This post originally appeared as a guest post on Dolly Dowsie. Reposting today in honour of National Libraries Day.
When I was a little girl, I could usually be found curled up in a corner with my nose in a book. I could disappear for hours on end, only emerging once yet another story had been devoured. The courageous, feisty heroines within their pages were my best friends, and from a very young age, they taught me what kind of girl I wanted to grow up to be. Long gone are the days where girls in storybooks are passive damsels in distress. Now, girls can turn to books for aspirational, strong female role models. I’d like to share with you a few of my favourite childhood books and the characters in them that helped make me the woman I am today.

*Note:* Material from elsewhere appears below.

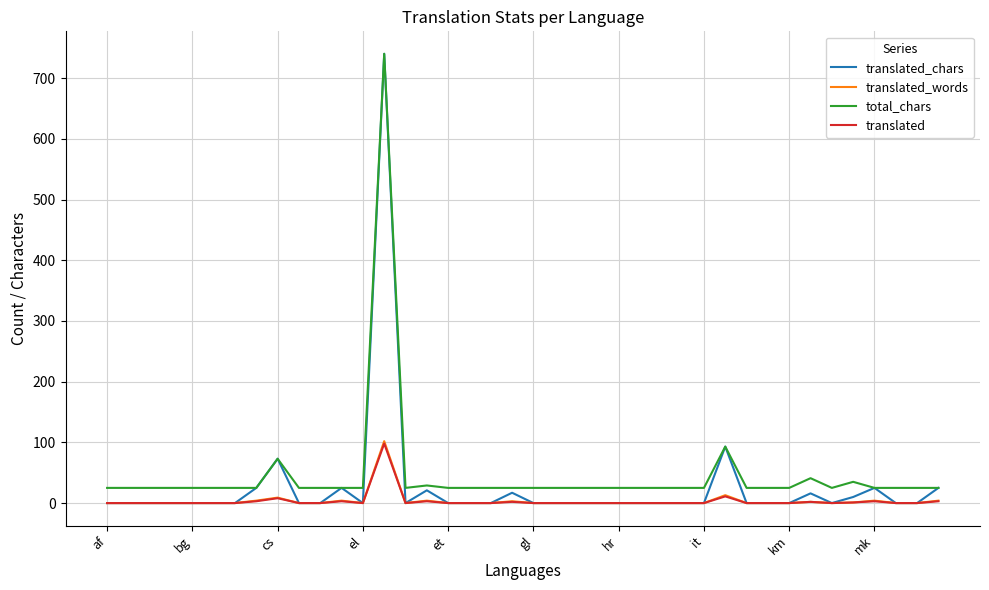

Which series has the widest spread of values?

translated_chars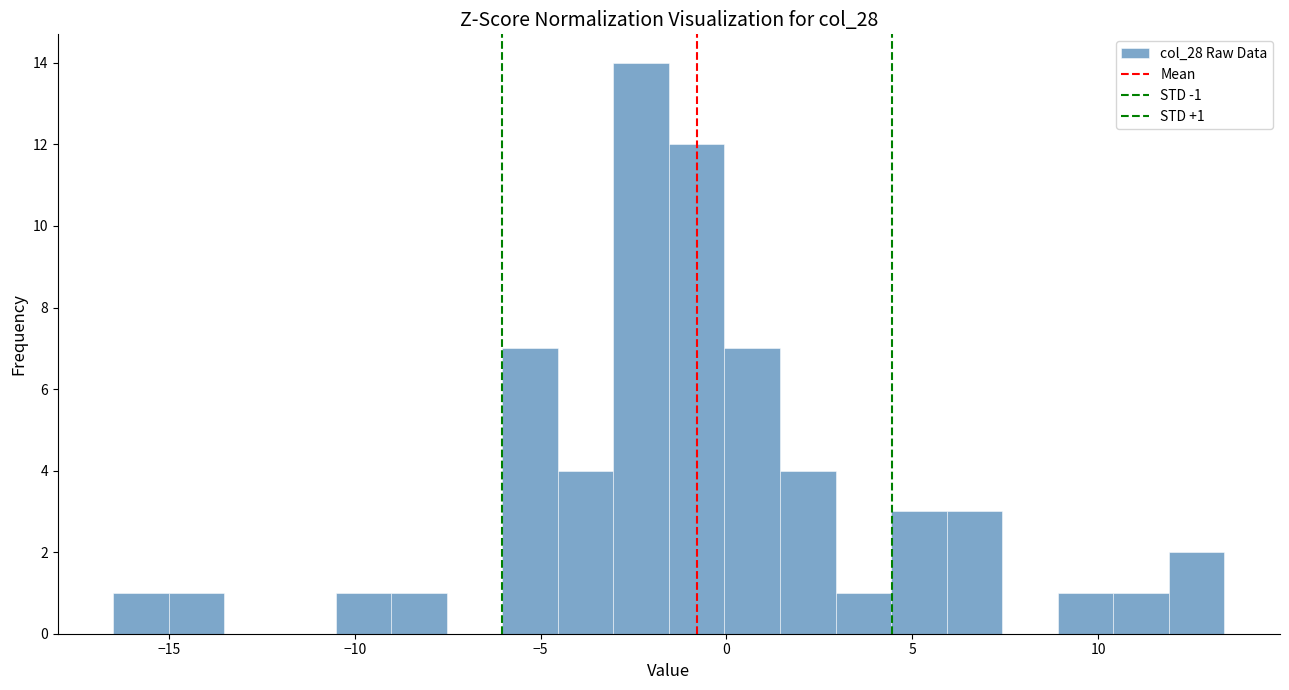

Around what value on the x-axis is the tallest bar? Give the approximate position of its centre, as read against the axis.

-2.5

1. Matilda, from Matilda by Roald Dahl
As a slightly strange, extremely bookish girl, I’ve always had a special place in my heart for Matilda. Matilda tells the story of a little girl who uses her intelligence and special powers to outsmart her bullying headmistress and apathetic parents. She is wildly imaginative and a little bit mischievous. Although she plays tricks on the grown-ups in her life, she is very fair, and only punishes people who really, truly deserve it. Those who treat her well, such as her friend Lavender and her teacher Miss Honey, are met with respect, love and loyalty from. As with most Roald Dahl characters, Matilda encourages children to see learning as an amazing journey that should continue outside school. Once I had begrudgingly accepted that I didn’t have telekinetic powers, I focused on attaining Matilda’s second and even more important weapon, her brilliant mind. Matilda shows little girls that reading voraciously and learning just for the love of it can be just as powerful as having a magical superpower.

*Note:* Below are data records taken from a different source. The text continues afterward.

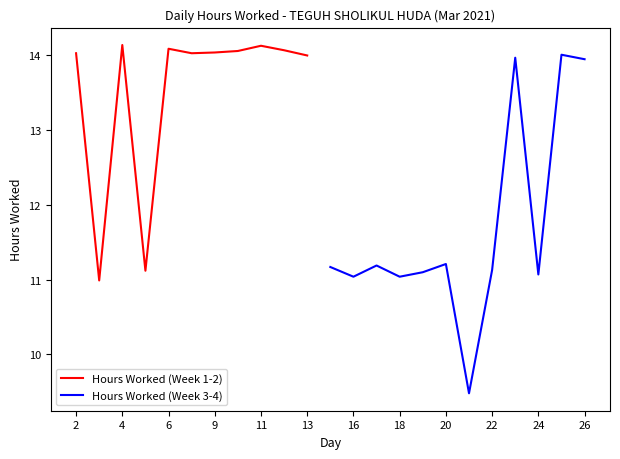

What is the change in value from 5 to 23?

+2.9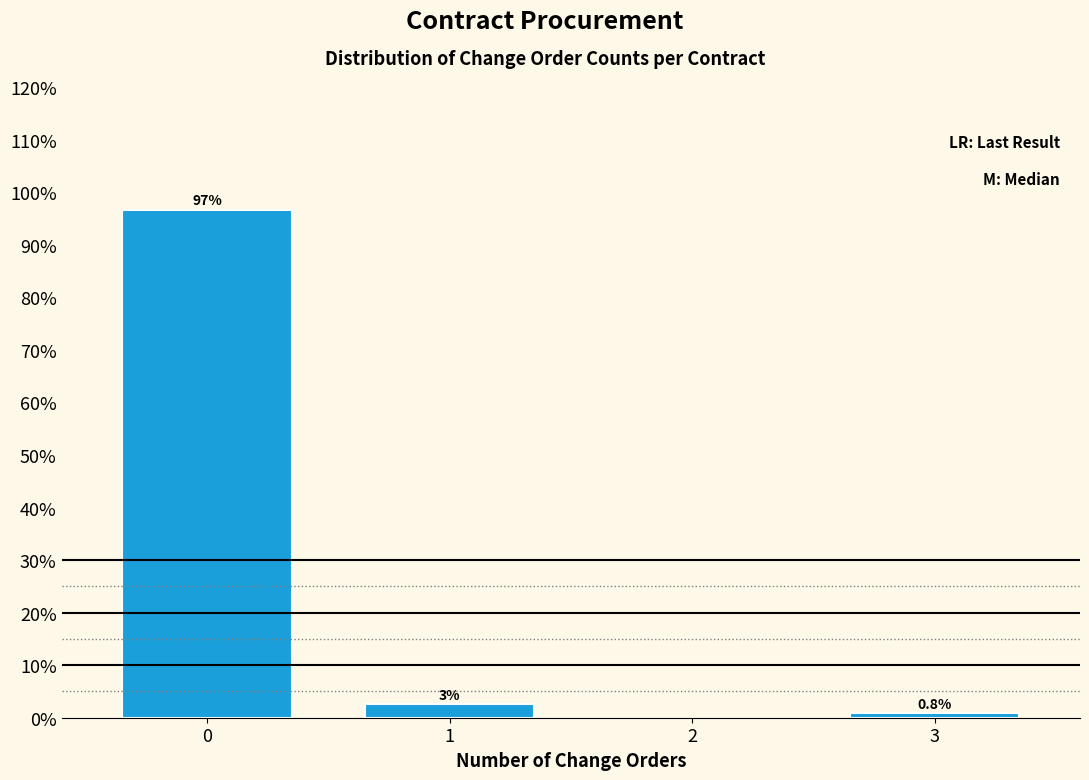

What is the ratio of the value at 3 to the value at 1?

0.3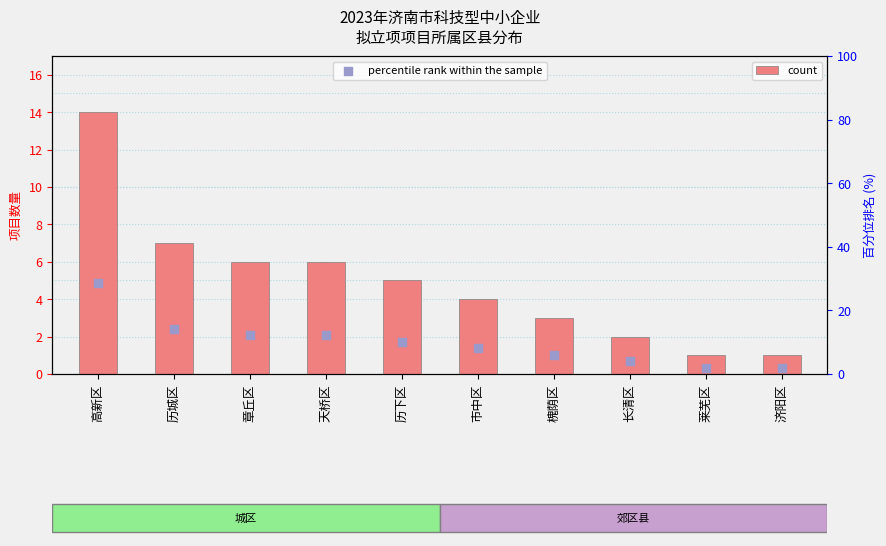

Which series has the largest total across all categories?

percentile rank within the sample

2. Charlotte, from Charlotte’s Web by E.B. White
Charlotte is a spider living in the dark corner of a farmer’s barn. She befriends Wilbur, a young pig who is horrified to learn that he might some day end up on the farmer’s breakfast plate. With the help of the other farm animals, Charlotte hatches a plan to save Wilbur from this terrible fate. Charlotte is intelligent and well spoken – it’s thanks to her that I can greet someone with “salutations”, or aspire to create my “magnum opus”. She is kind to all the animals in the barn, despite their apprehension towards her because she is a spider. She is firm, but gentle towards the naïve Wilbur, and never lets him give up hope. She often puts the needs of her friends before her own. Charlotte taught me that it doesn’t matter how people perceive you, as long as you have a kind heart and a quick wit, you will always be loved.

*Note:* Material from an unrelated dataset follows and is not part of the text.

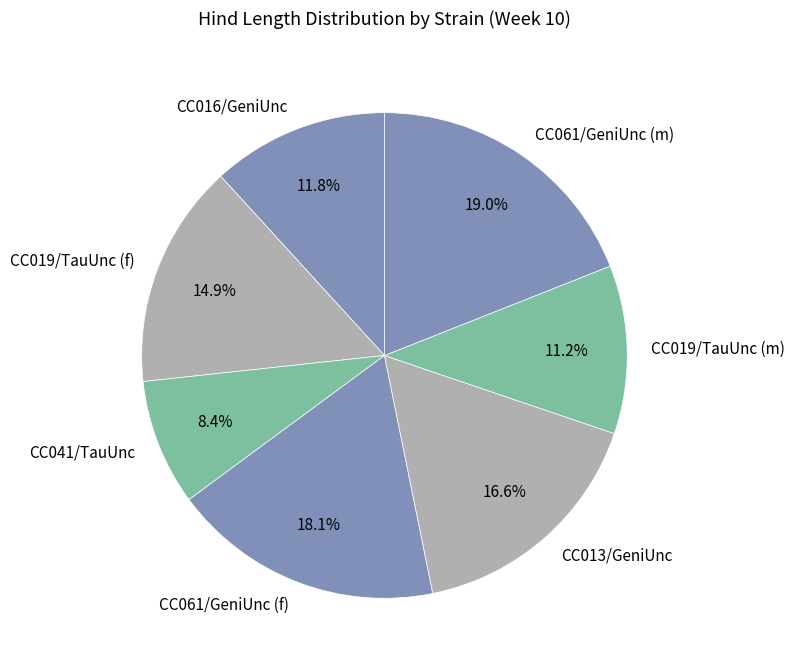

Combined, what portion of the pie is CC019/TauUnc (m) and CC061/GeniUnc (m)?

30.2%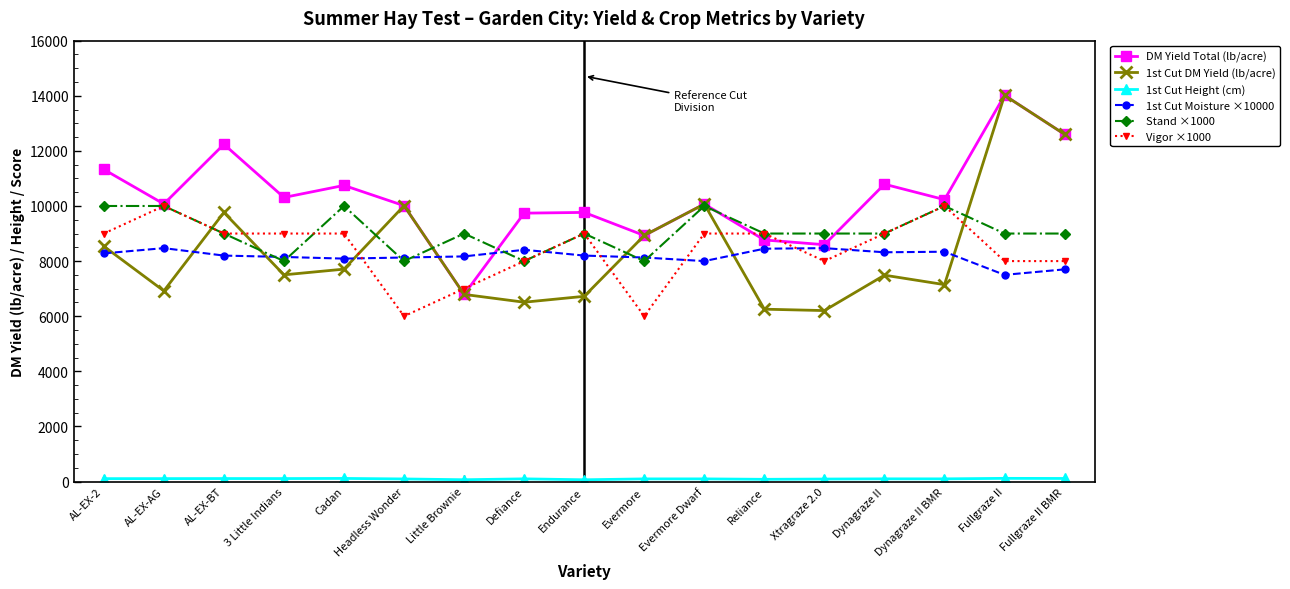

What is the minimum value for 1st Cut DM Yield (lb/acre)?

6204.1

3. Henrietta Hickathrift, from The Stray by Dick King Smith
This one isn’t a very well known book, but it is one of my absolute favourites. I first read it as a little girl, and now, as I pass it on to my littlest sister, I’m finding that it hasn’t lost a single bit of its charm. Henrietta is an old woman who decides to run away from her nursing home and go to the seaside. She is plucky and compassionate, earning the admiration and friendship of everyone she meets. Although she hits a few speed bumps along the way, the book eventually sees Henrietta’s kindness and generosity returned on her tenfold. She faces her fears with great panache, inspiring me to live life to the full, and taught me that no dream was too big or too small.
4. Sophie, from the series Sophie by Dick King Smith
Sophie is a stubborn but loveable four-year-old girl, who detests frilly dresses and dreams of becoming a lady farmer. The series follows her between the ages of four and eight, passing milestones such as beginning school, starring in the class play, taking riding lessons and informing the farmer’s son next door that they’re going to get married some day. She is steadfast and loyal, and a great lover of all animals. She is incredibly proud of her impressive vocabulary, and frequently uses very long, complicated words, albeit with a few endearing mistakes. Most of all though, Sophie works conscientiously to achieve her goals. She puts her heart and soul into everything she does, which frequently causes accidental chaos, but usually also ends in success. She taught me not to sit around and wait for things to happen to me. With a little bit of luck and a lot of hard work, I could achieve anything.
5. Hermione Granger, from the Harry Potter Series by JK Rowling
I know, I know, this one’s a big cliché, but I just couldn’t exclude Hermione. I have a special soft spot for her because we were almost the same age when the first book came out, and with each passing year, we grew up together. The Harry Potter series could more accurately be titled “Harry Potter gets confused, Hermione fixes everything”. She is intelligent, meticulous and motivated, leaving the boys in the dust both in and out of the classroom. She isn’t afraid to be herself, despite taking pretty much constant stick for being clever. As she matures throughout the series, she becomes increasingly considerate and understanding, acting as mother, teacher and friend to a great number. In the final couple of books, she has her heart repeatedly broken, but instead of sulking, simply continues to rid the wizarding world of evil until the object of her affections realises what a colossal mistake he has made and comes back. Hermione is beautiful, but this is completely outshone by a stunning personality, a keen intellect and a willingness to do anything that is necessary to protect her friends. She is a true leading lady: so, so much more than just a pretty face.